亡くなった父親が、東芝系列の店にサービスマンで勤めていて
独立した時に、元勤めていた店の圧力で東芝に相談したら無視されたらしい。
それからは、他の電器メーカーとはそれなりの付き合いがあったが
東芝の電器製品は、一つも取り扱った事も使った事もなかったね。
この前、ネットでLED電球を座してた時、東芝のがバナより安かったので買ったのみ。

日立には、現在SEで勤めているのと付き合いがあるが、統廃合が激しくて
相当リストラしてやってるようです、その辺りの勝ち負けの差もあるのでは?

 

かなり前から、アメリカの原子力発電所建設能力は、殆ど無い。技術者が拡散してしまったから。

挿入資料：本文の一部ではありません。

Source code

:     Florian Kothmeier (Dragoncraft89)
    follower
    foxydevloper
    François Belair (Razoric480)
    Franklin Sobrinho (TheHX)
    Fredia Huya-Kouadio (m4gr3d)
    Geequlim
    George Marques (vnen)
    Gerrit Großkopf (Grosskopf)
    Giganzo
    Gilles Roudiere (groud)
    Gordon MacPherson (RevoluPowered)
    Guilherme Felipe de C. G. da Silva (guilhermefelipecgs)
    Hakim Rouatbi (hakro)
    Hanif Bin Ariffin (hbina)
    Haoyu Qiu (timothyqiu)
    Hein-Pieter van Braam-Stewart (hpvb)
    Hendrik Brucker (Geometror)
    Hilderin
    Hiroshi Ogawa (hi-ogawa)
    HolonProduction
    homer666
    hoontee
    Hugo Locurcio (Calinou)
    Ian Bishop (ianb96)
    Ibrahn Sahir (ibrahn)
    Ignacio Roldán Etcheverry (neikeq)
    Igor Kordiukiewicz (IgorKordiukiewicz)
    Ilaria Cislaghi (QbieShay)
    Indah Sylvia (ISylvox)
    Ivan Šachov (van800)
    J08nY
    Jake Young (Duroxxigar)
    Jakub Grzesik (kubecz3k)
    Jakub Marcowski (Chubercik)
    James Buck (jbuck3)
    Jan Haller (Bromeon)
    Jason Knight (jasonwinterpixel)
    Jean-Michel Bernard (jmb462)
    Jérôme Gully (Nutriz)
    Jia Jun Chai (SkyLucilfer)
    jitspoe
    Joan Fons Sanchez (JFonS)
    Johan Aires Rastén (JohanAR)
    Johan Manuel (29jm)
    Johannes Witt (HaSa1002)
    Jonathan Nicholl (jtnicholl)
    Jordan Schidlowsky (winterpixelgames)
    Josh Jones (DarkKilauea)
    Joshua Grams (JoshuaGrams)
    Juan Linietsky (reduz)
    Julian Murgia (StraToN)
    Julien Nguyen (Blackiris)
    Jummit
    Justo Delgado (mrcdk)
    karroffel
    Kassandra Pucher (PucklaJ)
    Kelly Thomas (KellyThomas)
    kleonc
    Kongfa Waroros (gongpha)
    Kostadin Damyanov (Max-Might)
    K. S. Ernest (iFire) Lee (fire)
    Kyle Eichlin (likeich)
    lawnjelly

軍事的に、原子炉の製作技術は、絶対必要なものですから。日本の防備を肩代わりしているのだから、これくらい負担しろ。ってことじゃ。

ところで、フィリピンでも、原発再開案がありますが、制空権を持っていない国が、都心近くに原発作って、どうするの?

 

課長島耕作の舞台って「まねした電器」だと思ってましたが・・・

まねした電器だと思います2 

あの本、偉くなる前の頃はよく読んでました。
フィリピンで働いていた場面も出てきましたよ。
確か、同僚がバクラと仲良くなって、落ちこぼれてかな?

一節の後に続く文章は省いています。